§ Problem details:
The whole listing is to be transcribed exactly as it stands.

§ Working data:
··········
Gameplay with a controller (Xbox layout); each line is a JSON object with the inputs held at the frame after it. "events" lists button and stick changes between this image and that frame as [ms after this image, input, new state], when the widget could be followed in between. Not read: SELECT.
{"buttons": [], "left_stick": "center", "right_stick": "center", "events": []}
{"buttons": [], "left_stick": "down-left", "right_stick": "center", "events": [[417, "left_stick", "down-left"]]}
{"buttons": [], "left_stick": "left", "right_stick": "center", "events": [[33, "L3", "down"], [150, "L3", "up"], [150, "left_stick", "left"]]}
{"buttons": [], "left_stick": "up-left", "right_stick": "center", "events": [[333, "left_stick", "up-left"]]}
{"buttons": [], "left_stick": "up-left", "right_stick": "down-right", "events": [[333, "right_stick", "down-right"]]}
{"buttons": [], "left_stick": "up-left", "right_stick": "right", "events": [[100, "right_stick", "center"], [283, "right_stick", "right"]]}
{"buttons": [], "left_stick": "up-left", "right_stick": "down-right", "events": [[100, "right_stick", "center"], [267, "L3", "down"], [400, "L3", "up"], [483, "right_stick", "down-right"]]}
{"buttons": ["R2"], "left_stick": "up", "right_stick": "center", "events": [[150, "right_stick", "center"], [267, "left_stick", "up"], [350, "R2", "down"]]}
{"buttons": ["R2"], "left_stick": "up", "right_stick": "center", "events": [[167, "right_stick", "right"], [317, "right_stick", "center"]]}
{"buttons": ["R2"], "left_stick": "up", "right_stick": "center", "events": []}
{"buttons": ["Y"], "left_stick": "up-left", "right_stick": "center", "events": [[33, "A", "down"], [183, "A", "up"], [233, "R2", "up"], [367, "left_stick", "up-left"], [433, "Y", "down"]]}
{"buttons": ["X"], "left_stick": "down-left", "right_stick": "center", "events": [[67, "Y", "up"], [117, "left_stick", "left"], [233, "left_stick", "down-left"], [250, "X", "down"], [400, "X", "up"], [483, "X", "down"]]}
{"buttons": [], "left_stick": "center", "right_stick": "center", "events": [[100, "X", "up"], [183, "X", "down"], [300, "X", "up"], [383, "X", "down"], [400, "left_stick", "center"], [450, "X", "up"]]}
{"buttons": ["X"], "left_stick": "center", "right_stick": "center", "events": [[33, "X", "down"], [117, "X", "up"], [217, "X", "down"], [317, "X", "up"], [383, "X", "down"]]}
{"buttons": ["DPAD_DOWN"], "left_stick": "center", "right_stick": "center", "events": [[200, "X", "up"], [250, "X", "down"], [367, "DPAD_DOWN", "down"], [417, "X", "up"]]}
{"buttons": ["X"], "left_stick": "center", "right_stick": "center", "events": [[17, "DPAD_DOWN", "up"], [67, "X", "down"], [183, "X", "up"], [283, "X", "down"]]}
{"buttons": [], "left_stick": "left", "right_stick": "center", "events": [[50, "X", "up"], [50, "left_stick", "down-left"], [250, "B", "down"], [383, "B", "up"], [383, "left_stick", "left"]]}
··········
§ Answer box:
Gameplay with a controller (Xbox layout); each line is a JSON object with the inputs held at the frame after it. "events" lists button and stick changes between this image and that frame as [ms after this image, input, new state], when the widget could be followed in between. Not read: SELECT.
{"buttons": [], "left_stick": "center", "right_stick": "center", "events": []}
{"buttons": [], "left_stick": "down-left", "right_stick": "center", "events": [[417, "left_stick", "down-left"]]}
{"buttons": [], "left_stick": "left", "right_stick": "center", "events": [[33, "L3", "down"], [150, "L3", "up"], [150, "left_stick", "left"]]}
{"buttons": [], "left_stick": "up-left", "right_stick": "center", "events": [[333, "left_stick", "up-left"]]}
{"buttons": [], "left_stick": "up-left", "right_stick": "down-right", "events": [[333, "right_stick", "down-right"]]}
{"buttons": [], "left_stick": "up-left", "right_stick": "right", "events": [[100, "right_stick", "center"], [283, "right_stick", "right"]]}
{"buttons": [], "left_stick": "up-left", "right_stick": "down-right", "events": [[100, "right_stick", "center"], [267, "L3", "down"], [400, "L3", "up"], [483, "right_stick", "down-right"]]}
{"buttons": ["R2"], "left_stick": "up", "right_stick": "center", "events": [[150, "right_stick", "center"], [267, "left_stick", "up"], [350, "R2", "down"]]}
{"buttons": ["R2"], "left_stick": "up", "right_stick": "center", "events": [[167, "right_stick", "right"], [317, "right_stick", "center"]]}
{"buttons": ["R2"], "left_stick": "up", "right_stick": "center", "events": []}
{"buttons": ["Y"], "left_stick": "up-left", "right_stick": "center", "events": [[33, "A", "down"], [183, "A", "up"], [233, "R2", "up"], [367, "left_stick", "up-left"], [433, "Y", "down"]]}
{"buttons": ["X"], "left_stick": "down-left", "right_stick": "center", "events": [[67, "Y", "up"], [117, "left_stick", "left"], [233, "left_stick", "down-left"], [250, "X", "down"], [400, "X", "up"], [483, "X", "down"]]}
{"buttons": [], "left_stick": "center", "right_stick": "center", "events": [[100, "X", "up"], [183, "X", "down"], [300, "X", "up"], [383, "X", "down"], [400, "left_stick", "center"], [450, "X", "up"]]}
{"buttons": ["X"], "left_stick": "center", "right_stick": "center", "events": [[33, "X", "down"], [117, "X", "up"], [217, "X", "down"], [317, "X", "up"], [383, "X", "down"]]}
{"buttons": ["DPAD_DOWN"], "left_stick": "center", "right_stick": "center", "events": [[200, "X", "up"], [250, "X", "down"], [367, "DPAD_DOWN", "down"], [417, "X", "up"]]}
{"buttons": ["X"], "left_stick": "center", "right_stick": "center", "events": [[17, "DPAD_DOWN", "up"], [67, "X", "down"], [183, "X", "up"], [283, "X", "down"]]}
{"buttons": [], "left_stick": "left", "right_stick": "center", "events": [[50, "X", "up"], [50, "left_stick", "down-left"], [250, "B", "down"], [383, "B", "up"], [383, "left_stick", "left"]]}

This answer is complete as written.